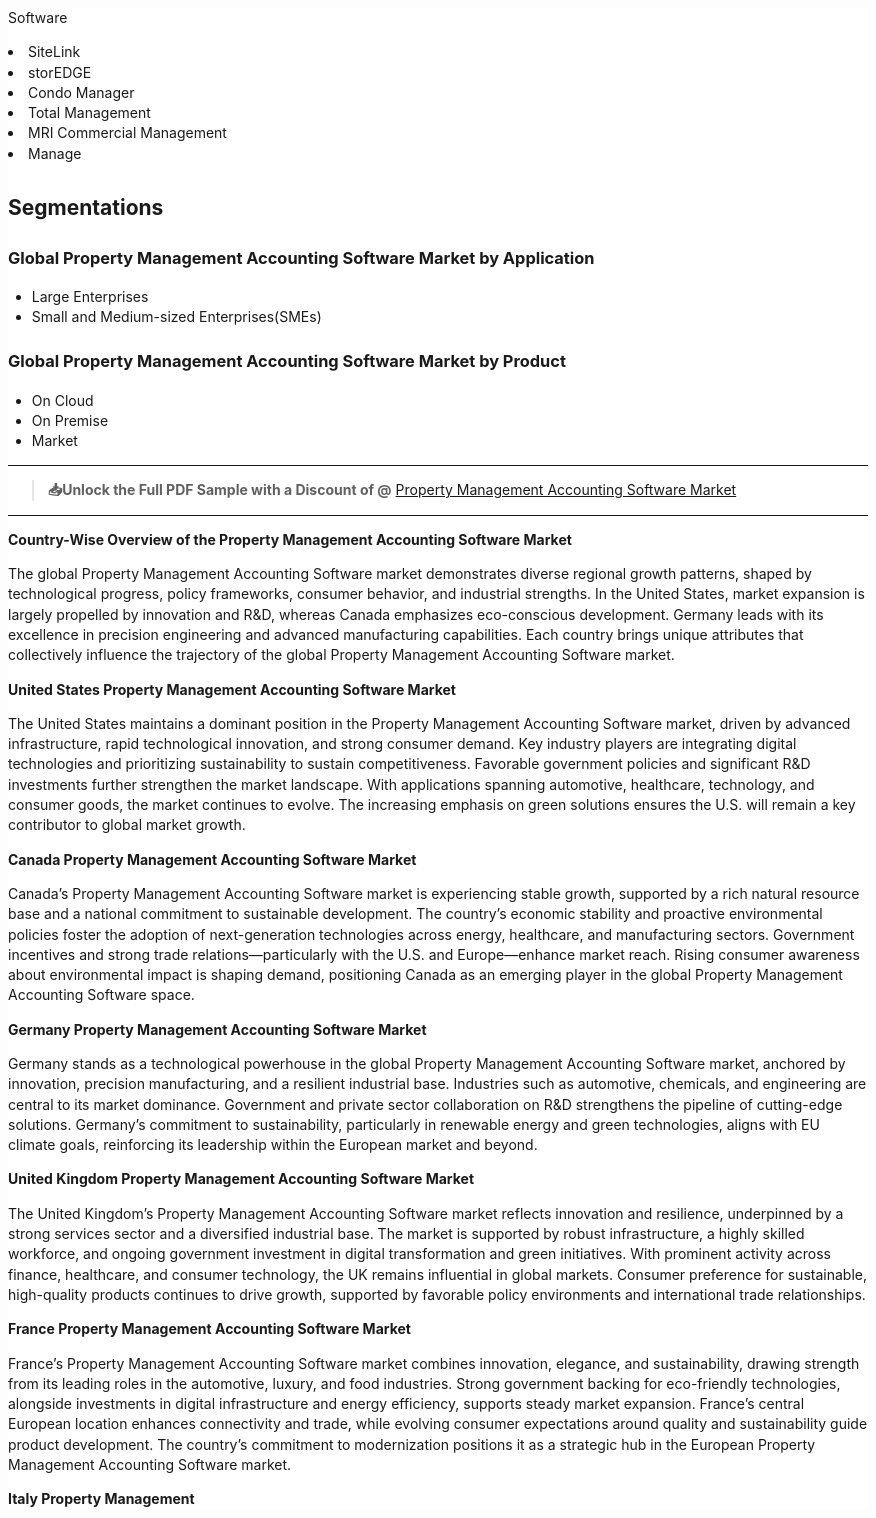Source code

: Software</li><li>SiteLink</li><li>storEDGE</li><li>Condo Manager</li><li>Total Management</li><li>MRI Commercial Management</li><li>Manage</li></ul></p><p><h2>Segmentations</h2><h3>Global Property Management Accounting Software Market by Application</h3><ul><li>Large Enterprises</li><li>Small and Medium-sized Enterprises(SMEs)</li></ul><h3>Global Property Management Accounting Software Market by Product</h3><ul><li>On Cloud</li><li>On Premise</li><li>Market</li></ul></p><hr /><blockquote><p><strong>📥Unlock the Full PDF Sample with a Discount of @</strong> <a href="https://www.marketresearchintellect.com/ask-for-discount/?rid=182376&amp;utm_source=Github-April&amp;utm_medium=049">Property Management Accounting Software Market</a></p></blockquote><hr /><p class="" data-start="217" data-end="261"><strong data-start="217" data-end="261">Country-Wise Overview of the Property Management Accounting Software Market</strong></p><p class="" data-start="263" data-end="774">The global Property Management Accounting Software market demonstrates diverse regional growth patterns, shaped by technological progress, policy frameworks, consumer behavior, and industrial strengths. In the United States, market expansion is largely propelled by innovation and R&amp;D, whereas Canada emphasizes eco-conscious development. Germany leads with its excellence in precision engineering and advanced manufacturing capabilities. Each country brings unique attributes that collectively influence the trajectory of the global Property Management Accounting Software market.</p><p class="" data-start="776" data-end="1421"><strong data-start="776" data-end="805">United States Property Management Accounting Software Market</strong></p><p class="" data-start="776" data-end="1421">The United States maintains a dominant position in the Property Management Accounting Software market, driven by advanced infrastructure, rapid technological innovation, and strong consumer demand. Key industry players are integrating digital technologies and prioritizing sustainability to sustain competitiveness. Favorable government policies and significant R&amp;D investments further strengthen the market landscape. With applications spanning automotive, healthcare, technology, and consumer goods, the market continues to evolve. The increasing emphasis on green solutions ensures the U.S. will remain a key contributor to global market growth.</p><p class="" data-start="1423" data-end="2019"><strong data-start="1423" data-end="1445">Canada Property Management Accounting Software Market</strong></p><p class="" data-start="1423" data-end="2019">Canada&rsquo;s Property Management Accounting Software market is experiencing stable growth, supported by a rich natural resource base and a national commitment to sustainable development. The country&rsquo;s economic stability and proactive environmental policies foster the adoption of next-generation technologies across energy, healthcare, and manufacturing sectors. Government incentives and strong trade relations&mdash;particularly with the U.S. and Europe&mdash;enhance market reach. Rising consumer awareness about environmental impact is shaping demand, positioning Canada as an emerging player in the global Property Management Accounting Software space.</p><p class="" data-start="2021" data-end="2591"><strong data-start="2021" data-end="2044">Germany Property Management Accounting Software Market</strong></p><p class="" data-start="2021" data-end="2591">Germany stands as a technological powerhouse in the global Property Management Accounting Software market, anchored by innovation, precision manufacturing, and a resilient industrial base. Industries such as automotive, chemicals, and engineering are central to its market dominance. Government and private sector collaboration on R&amp;D strengthens the pipeline of cutting-edge solutions. Germany&rsquo;s commitment to sustainability, particularly in renewable energy and green technologies, aligns with EU climate goals, reinforcing its leadership within the European market and beyond.</p><p class="" data-start="2593" data-end="3221"><strong data-start="2593" data-end="2623">United Kingdom Property Management Accounting Software Market</strong></p><p class="" data-start="2593" data-end="3221">The United Kingdom&rsquo;s Property Management Accounting Software market reflects innovation and resilience, underpinned by a strong services sector and a diversified industrial base. The market is supported by robust infrastructure, a highly skilled workforce, and ongoing government investment in digital transformation and green initiatives. With prominent activity across finance, healthcare, and consumer technology, the UK remains influential in global markets. Consumer preference for sustainable, high-quality products continues to drive growth, supported by favorable policy environments and international trade relationships.</p><p class="" data-start="3223" data-end="3838"><strong data-start="3223" data-end="3245">France Property Management Accounting Software Market</strong></p><p class="" data-start="3223" data-end="3838">France&rsquo;s Property Management Accounting Software market combines innovation, elegance, and sustainability, drawing strength from its leading roles in the automotive, luxury, and food industries. Strong government backing for eco-friendly technologies, alongside investments in digital infrastructure and energy efficiency, supports steady market expansion. France&rsquo;s central European location enhances connectivity and trade, while evolving consumer expectations around quality and sustainability guide product development. The country&rsquo;s commitment to modernization positions it as a strategic hub in the European Property Management Accounting Software market.</p><p class="" data-start="3840" data-end="4422"><strong data-start="3840" data-end="3861">Italy Property Management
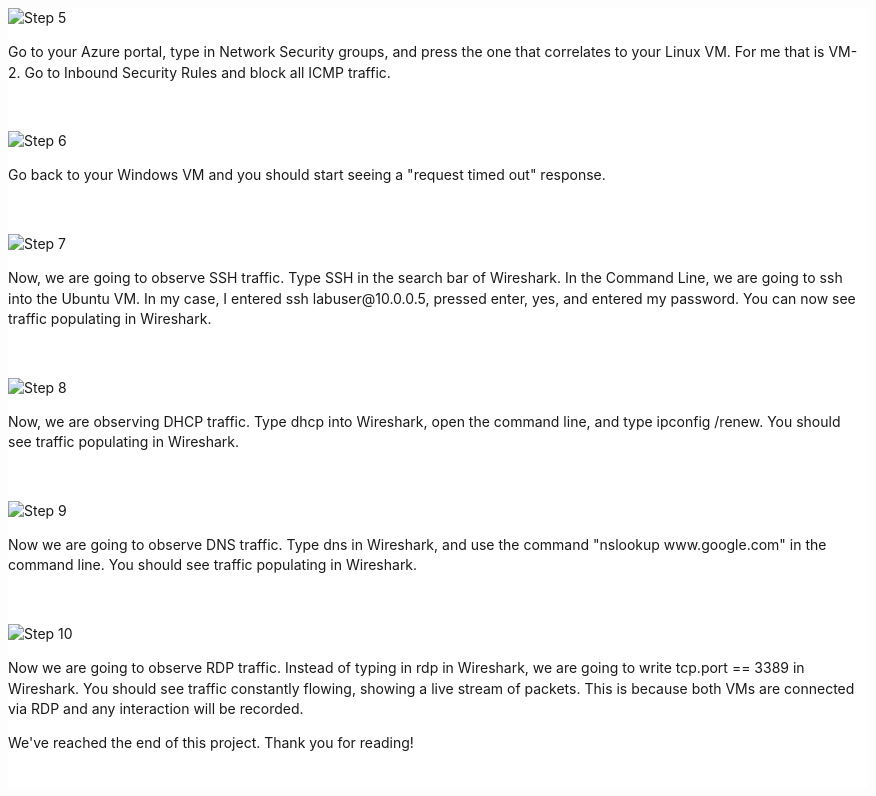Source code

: <p>
<img src="https://github.com/whitneydawson123/network-security-groups/assets/94804621/06871109-dbda-479f-af8b-4d7735e331d3" height="80%" width="80%" alt="Step 5"/>
</p>
<p>
Go to your Azure portal, type in Network Security groups, and press the one that correlates to your Linux VM. For me that is VM-2. Go to Inbound Security Rules and block all ICMP traffic.
</p>
<br />

<p>
<img src="https://github.com/whitneydawson123/network-security-groups/assets/94804621/b21e1aa9-ce89-43ae-8b64-889acdb34df8" height="80%" width="80%" alt="Step 6"/>
</p>
<p>
Go back to your Windows VM and you should start seeing a "request timed out" response.
</p>
<br />

<p>
<img src="https://github.com/whitneydawson123/network-security-groups/assets/94804621/b1239641-73da-42c1-9c06-5e496dc3e48f" height="80%" width="80%" alt="Step 7"/>
</p>
<p>
Now, we are going to observe SSH traffic. Type SSH in the search bar of Wireshark. In the Command Line, we are going to ssh into the Ubuntu VM. In my case, I entered ssh labuser@10.0.0.5, pressed enter, yes, and entered my password. You can now see traffic populating in Wireshark.
</p>
<br />

<p>
<img src="https://github.com/whitneydawson123/network-security-groups/assets/94804621/5fcc9fa5-f88a-4bc7-8a3b-3d7740e8605a" height="80%" width="80%" alt="Step 8"/>
</p>
<p>
Now, we are observing DHCP traffic. Type dhcp into Wireshark, open the command line, and type ipconfig /renew. You should see traffic populating in Wireshark.
</p>
<br />

<p>
<img src="https://github.com/whitneydawson123/network-security-groups/assets/94804621/0743f185-a7d2-441b-bf64-07102837c2a5" height="80%" width="80%" alt="Step 9"/>
</p>
<p>
Now we are going to observe DNS traffic. Type dns in Wireshark, and use the command "nslookup www.google.com" in the command line. You should see traffic populating in Wireshark.
</p>
<br />

<p>
<img src="https://github.com/whitneydawson123/network-security-groups/assets/94804621/329b4821-94a1-43bb-989b-d381cfe362fa" height="80%" width="80%" alt="Step 10"/>
</p>
<p>
Now we are going to observe RDP traffic. Instead of typing in rdp in Wireshark, we are going to write tcp.port == 3389 in Wireshark. You should see traffic constantly flowing, showing a live stream of packets. This is because both VMs are connected via RDP and any interaction will be recorded. <br/>

We've reached the end of this project. Thank you for reading!
</p>
<br />

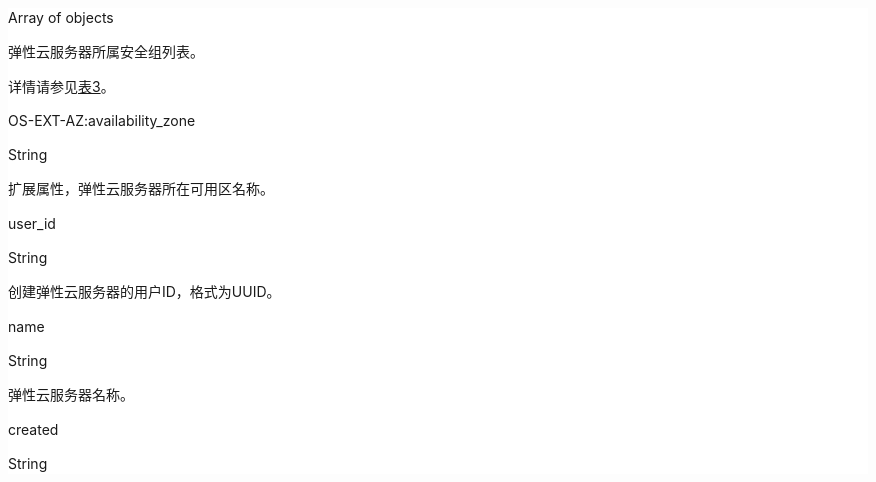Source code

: <td class="cellrowborder" valign="top" width="16.85%" headers="mcps1.2.4.1.2 "><p id="zh-cn_topic_0057972887_p54566372"><a name="zh-cn_topic_0057972887_p54566372"></a><a name="zh-cn_topic_0057972887_p54566372"></a>Array of objects</p>
</td>
<td class="cellrowborder" valign="top" width="55.08%" headers="mcps1.2.4.1.3 "><p id="zh-cn_topic_0057972887_p51291972"><a name="zh-cn_topic_0057972887_p51291972"></a><a name="zh-cn_topic_0057972887_p51291972"></a><span id="text172924351563"><a name="text172924351563"></a><a name="text172924351563"></a>弹性云服务器</span>所属安全组列表。</p>
<p id="p8627120185817"><a name="p8627120185817"></a><a name="p8627120185817"></a>详情请参见<a href="数据结构(查询云服务器详情).md#zh-cn_topic_0057972887_table38168783">表3</a>。</p>
</td>
</tr>
<tr id="zh-cn_topic_0057972887_row58974565"><td class="cellrowborder" valign="top" width="28.07%" headers="mcps1.2.4.1.1 "><p id="zh-cn_topic_0057972887_p12210489"><a name="zh-cn_topic_0057972887_p12210489"></a><a name="zh-cn_topic_0057972887_p12210489"></a>OS-EXT-AZ:availability_zone</p>
</td>
<td class="cellrowborder" valign="top" width="16.85%" headers="mcps1.2.4.1.2 "><p id="zh-cn_topic_0057972887_p49525553"><a name="zh-cn_topic_0057972887_p49525553"></a><a name="zh-cn_topic_0057972887_p49525553"></a>String</p>
</td>
<td class="cellrowborder" valign="top" width="55.08%" headers="mcps1.2.4.1.3 "><p id="zh-cn_topic_0057972887_p63146927"><a name="zh-cn_topic_0057972887_p63146927"></a><a name="zh-cn_topic_0057972887_p63146927"></a>扩展属性，<span id="text1258816466614"><a name="text1258816466614"></a><a name="text1258816466614"></a>弹性云服务器</span>所在可用区名称。</p>
</td>
</tr>
<tr id="zh-cn_topic_0057972887_row31451435"><td class="cellrowborder" valign="top" width="28.07%" headers="mcps1.2.4.1.1 "><p id="zh-cn_topic_0057972887_p64538286"><a name="zh-cn_topic_0057972887_p64538286"></a><a name="zh-cn_topic_0057972887_p64538286"></a>user_id</p>
</td>
<td class="cellrowborder" valign="top" width="16.85%" headers="mcps1.2.4.1.2 "><p id="zh-cn_topic_0057972887_p60218649"><a name="zh-cn_topic_0057972887_p60218649"></a><a name="zh-cn_topic_0057972887_p60218649"></a>String</p>
</td>
<td class="cellrowborder" valign="top" width="55.08%" headers="mcps1.2.4.1.3 "><p id="zh-cn_topic_0057972887_p24677321"><a name="zh-cn_topic_0057972887_p24677321"></a><a name="zh-cn_topic_0057972887_p24677321"></a>创建<span id="text91105618619"><a name="text91105618619"></a><a name="text91105618619"></a>弹性云服务器</span>的用户ID，格式为UUID。</p>
</td>
</tr>
<tr id="zh-cn_topic_0057972887_row20769304"><td class="cellrowborder" valign="top" width="28.07%" headers="mcps1.2.4.1.1 "><p id="zh-cn_topic_0057972887_p4592084"><a name="zh-cn_topic_0057972887_p4592084"></a><a name="zh-cn_topic_0057972887_p4592084"></a>name</p>
</td>
<td class="cellrowborder" valign="top" width="16.85%" headers="mcps1.2.4.1.2 "><p id="zh-cn_topic_0057972887_p36414557"><a name="zh-cn_topic_0057972887_p36414557"></a><a name="zh-cn_topic_0057972887_p36414557"></a>String</p>
</td>
<td class="cellrowborder" valign="top" width="55.08%" headers="mcps1.2.4.1.3 "><p id="zh-cn_topic_0057972887_p8356340"><a name="zh-cn_topic_0057972887_p8356340"></a><a name="zh-cn_topic_0057972887_p8356340"></a><span id="text459716717"><a name="text459716717"></a><a name="text459716717"></a>弹性云服务器</span>名称。</p>
</td>
</tr>
<tr id="zh-cn_topic_0057972887_row8098199"><td class="cellrowborder" valign="top" width="28.07%" headers="mcps1.2.4.1.1 "><p id="zh-cn_topic_0057972887_p51974374"><a name="zh-cn_topic_0057972887_p51974374"></a><a name="zh-cn_topic_0057972887_p51974374"></a>created</p>
</td>
<td class="cellrowborder" valign="top" width="16.85%" headers="mcps1.2.4.1.2 "><p id="zh-cn_topic_0057972887_p49174790"><a name="zh-cn_topic_0057972887_p49174790"></a><a name="zh-cn_topic_0057972887_p49174790"></a>String</p>
</td>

***

** PROBLEM DETAILS **
Once the lines containing "your" in the data above are counted, give the total by itself.

** TASK ANSWER **
2